In response to the original question...
I find that these "spider veins" are a natural byproduct of closely spaced stars. The star removal morphological operations are helpless to construct bridges between the centers of these stars as they become eroded.
So what I found to be a partial remedy, going a long way toward elimination, but not quite total avoidance, of spider vein growth, is to use a two-stage star reduction. Concentrate on the faintest and smallest star images first, erode them, then attack the next higher level of star images.
I select out the faintest star images by using MMT with layers 2 & 3 (scales 2 & 4) selected, all others disabled, against a Luminance gray scale image. Then perform a 3 element morphological closing, followed by a 3 element dilation, and finally a Histogram midrange stretch to saturate most of those resulting islands. This builds the mask to be laid over the image, and then normal star reduction is applied using an iterated morphological selection with a 5 element disk kernel.
This may be sufficient star removal, and you could stop there. But if you are intent on removing all but the very brightest stars, the second stage will do that.

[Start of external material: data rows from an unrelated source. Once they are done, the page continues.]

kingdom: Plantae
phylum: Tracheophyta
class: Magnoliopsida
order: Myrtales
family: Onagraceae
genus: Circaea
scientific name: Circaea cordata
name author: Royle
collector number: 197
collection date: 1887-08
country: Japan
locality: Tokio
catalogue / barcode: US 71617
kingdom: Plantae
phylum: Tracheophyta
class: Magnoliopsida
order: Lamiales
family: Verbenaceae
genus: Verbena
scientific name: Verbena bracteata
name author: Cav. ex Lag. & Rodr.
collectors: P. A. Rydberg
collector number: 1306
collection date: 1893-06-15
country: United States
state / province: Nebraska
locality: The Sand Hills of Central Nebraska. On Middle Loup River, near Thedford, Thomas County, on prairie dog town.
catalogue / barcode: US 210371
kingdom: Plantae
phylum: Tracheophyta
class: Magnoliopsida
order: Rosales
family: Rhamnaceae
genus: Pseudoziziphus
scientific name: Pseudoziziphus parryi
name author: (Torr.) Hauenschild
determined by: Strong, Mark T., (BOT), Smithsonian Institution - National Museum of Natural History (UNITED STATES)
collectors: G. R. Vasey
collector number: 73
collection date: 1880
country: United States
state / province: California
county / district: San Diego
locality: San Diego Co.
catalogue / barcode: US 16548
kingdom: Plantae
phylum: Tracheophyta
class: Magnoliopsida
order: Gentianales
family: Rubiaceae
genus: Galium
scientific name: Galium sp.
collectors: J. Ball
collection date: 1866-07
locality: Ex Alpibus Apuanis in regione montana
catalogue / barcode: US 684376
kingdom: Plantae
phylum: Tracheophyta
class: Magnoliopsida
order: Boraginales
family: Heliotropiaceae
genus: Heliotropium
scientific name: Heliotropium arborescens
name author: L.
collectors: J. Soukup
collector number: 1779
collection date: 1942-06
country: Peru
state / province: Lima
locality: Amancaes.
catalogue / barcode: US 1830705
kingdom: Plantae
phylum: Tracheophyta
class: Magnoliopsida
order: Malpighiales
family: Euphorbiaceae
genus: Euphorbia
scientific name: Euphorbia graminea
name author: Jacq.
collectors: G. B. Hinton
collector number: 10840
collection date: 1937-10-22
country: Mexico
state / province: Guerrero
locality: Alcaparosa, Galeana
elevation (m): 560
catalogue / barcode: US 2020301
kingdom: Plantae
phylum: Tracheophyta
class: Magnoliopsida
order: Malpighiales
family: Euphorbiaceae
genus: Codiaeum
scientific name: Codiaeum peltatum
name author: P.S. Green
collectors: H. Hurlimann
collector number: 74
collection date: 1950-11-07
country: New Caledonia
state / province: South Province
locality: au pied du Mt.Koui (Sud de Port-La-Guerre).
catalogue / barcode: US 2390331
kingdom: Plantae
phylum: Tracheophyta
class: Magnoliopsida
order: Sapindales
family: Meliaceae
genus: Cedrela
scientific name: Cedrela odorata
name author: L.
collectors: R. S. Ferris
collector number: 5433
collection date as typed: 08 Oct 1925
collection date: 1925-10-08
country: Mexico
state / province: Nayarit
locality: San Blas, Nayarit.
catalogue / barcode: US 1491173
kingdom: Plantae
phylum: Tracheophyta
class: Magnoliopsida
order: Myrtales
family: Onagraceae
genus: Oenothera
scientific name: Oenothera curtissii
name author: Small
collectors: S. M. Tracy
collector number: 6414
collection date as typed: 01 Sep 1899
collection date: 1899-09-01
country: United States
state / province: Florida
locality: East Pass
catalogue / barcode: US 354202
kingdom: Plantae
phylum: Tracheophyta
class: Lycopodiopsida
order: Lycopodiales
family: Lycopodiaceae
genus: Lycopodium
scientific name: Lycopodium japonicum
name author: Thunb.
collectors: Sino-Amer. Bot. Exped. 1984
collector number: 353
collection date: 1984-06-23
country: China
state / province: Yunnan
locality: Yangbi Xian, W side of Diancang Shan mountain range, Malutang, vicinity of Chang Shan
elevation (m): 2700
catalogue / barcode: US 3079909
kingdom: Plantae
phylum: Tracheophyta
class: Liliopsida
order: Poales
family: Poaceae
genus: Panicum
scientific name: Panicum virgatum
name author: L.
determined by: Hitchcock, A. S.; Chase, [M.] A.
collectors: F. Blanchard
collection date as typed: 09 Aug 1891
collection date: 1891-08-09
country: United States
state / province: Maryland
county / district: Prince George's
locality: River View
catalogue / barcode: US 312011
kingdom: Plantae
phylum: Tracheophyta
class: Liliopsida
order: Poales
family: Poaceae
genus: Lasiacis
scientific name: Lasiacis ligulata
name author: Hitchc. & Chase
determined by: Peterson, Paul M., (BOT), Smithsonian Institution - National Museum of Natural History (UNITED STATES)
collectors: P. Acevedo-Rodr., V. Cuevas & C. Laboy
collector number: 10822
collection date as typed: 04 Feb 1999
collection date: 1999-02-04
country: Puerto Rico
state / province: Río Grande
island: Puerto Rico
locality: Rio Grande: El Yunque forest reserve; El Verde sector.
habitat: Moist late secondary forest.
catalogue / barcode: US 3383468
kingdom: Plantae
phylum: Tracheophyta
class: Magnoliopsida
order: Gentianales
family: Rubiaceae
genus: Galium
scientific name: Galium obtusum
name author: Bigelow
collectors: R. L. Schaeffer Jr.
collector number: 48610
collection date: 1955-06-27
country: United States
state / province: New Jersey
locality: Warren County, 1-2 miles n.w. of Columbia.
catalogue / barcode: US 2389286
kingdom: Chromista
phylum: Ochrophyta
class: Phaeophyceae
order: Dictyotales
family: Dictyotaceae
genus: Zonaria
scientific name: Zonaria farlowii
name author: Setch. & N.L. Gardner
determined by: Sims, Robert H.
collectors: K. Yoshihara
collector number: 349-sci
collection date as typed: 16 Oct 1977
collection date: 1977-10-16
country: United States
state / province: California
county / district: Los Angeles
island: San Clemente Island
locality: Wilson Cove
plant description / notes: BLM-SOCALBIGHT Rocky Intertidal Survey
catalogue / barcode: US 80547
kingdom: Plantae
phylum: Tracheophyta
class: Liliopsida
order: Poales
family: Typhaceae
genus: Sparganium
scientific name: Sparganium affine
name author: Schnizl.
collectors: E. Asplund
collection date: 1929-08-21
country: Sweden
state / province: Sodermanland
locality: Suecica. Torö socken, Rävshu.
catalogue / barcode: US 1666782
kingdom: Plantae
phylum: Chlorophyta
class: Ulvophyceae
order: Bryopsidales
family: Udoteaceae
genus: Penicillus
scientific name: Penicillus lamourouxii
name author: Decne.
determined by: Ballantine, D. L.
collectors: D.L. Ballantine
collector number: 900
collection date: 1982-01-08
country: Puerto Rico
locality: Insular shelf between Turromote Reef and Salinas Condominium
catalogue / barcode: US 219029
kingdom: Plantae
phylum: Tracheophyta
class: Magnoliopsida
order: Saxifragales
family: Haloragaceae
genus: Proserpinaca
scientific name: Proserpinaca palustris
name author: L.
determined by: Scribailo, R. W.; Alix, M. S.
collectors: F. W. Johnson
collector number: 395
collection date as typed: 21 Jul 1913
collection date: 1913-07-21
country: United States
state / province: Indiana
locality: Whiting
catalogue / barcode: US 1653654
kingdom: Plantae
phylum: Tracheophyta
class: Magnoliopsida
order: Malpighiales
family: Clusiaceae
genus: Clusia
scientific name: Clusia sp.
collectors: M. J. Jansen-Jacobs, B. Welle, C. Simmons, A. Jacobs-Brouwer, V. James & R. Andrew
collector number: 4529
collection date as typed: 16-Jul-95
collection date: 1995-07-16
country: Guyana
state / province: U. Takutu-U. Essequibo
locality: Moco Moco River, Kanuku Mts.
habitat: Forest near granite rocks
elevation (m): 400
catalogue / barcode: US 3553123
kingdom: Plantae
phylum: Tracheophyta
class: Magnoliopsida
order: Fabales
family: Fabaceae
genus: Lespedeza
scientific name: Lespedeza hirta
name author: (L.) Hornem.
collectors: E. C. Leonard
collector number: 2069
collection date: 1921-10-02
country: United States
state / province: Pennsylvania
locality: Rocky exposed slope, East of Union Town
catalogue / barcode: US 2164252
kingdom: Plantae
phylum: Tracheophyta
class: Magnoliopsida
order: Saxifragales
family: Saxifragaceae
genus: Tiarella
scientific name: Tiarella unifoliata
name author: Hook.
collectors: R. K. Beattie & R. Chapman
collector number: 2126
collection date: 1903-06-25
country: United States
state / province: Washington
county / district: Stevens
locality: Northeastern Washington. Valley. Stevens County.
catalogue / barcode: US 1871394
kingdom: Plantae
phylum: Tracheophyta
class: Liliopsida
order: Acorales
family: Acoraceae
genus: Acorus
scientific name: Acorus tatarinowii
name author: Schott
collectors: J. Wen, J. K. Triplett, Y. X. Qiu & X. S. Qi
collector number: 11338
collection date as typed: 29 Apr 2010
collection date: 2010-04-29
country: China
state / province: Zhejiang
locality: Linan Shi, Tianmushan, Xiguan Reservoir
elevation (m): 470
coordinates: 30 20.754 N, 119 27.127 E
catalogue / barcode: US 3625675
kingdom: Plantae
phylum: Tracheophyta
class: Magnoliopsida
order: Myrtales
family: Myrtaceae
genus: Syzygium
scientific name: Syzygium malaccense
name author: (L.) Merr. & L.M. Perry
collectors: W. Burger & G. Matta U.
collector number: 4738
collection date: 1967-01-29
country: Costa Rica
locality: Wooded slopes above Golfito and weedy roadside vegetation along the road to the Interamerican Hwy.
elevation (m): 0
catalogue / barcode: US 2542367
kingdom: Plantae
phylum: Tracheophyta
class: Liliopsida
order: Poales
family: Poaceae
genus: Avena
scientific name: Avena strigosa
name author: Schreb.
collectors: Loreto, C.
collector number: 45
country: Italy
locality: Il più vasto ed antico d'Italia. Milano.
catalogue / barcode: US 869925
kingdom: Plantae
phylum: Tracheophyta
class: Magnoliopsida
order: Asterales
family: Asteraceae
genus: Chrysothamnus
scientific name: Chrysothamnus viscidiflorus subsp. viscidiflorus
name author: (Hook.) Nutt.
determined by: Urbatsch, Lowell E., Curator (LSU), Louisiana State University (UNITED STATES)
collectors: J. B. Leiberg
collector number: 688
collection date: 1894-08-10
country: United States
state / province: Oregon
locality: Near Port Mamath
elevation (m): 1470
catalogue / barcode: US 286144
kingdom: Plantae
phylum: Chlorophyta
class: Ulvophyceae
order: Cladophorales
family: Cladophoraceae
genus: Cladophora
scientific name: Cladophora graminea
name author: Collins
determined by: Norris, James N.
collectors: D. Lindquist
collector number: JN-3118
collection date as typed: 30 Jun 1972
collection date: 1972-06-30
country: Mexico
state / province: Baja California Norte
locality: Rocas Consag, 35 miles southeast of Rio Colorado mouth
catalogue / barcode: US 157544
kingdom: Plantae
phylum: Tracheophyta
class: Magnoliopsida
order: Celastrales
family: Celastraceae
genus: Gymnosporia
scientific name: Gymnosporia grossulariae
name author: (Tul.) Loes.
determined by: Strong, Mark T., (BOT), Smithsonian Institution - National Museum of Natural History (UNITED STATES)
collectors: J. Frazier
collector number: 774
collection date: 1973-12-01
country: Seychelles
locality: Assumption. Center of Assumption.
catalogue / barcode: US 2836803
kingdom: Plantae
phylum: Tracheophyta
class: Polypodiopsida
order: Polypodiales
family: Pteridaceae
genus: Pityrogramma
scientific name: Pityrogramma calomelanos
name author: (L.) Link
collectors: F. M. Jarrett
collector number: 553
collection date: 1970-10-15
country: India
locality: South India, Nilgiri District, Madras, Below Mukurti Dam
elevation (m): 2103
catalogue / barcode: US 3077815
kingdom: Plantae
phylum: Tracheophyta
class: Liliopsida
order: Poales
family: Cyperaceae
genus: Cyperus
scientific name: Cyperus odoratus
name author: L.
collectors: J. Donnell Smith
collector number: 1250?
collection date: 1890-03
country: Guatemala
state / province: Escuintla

The second stage attacks the remaining brighter stars by repeating the same exercise, but with the initial MMT filtering layers 4 & 5 (scales 8 & 16) selected, all others disabled. Everything else remains the same.
Doing this in two stages helps to eliminate the growth of spider veins, since we diminish the faintest member of closely spaced star groups. The second wave of star shrinkage now has less intensity in whatever bridge remains between closely spaced brighter stars.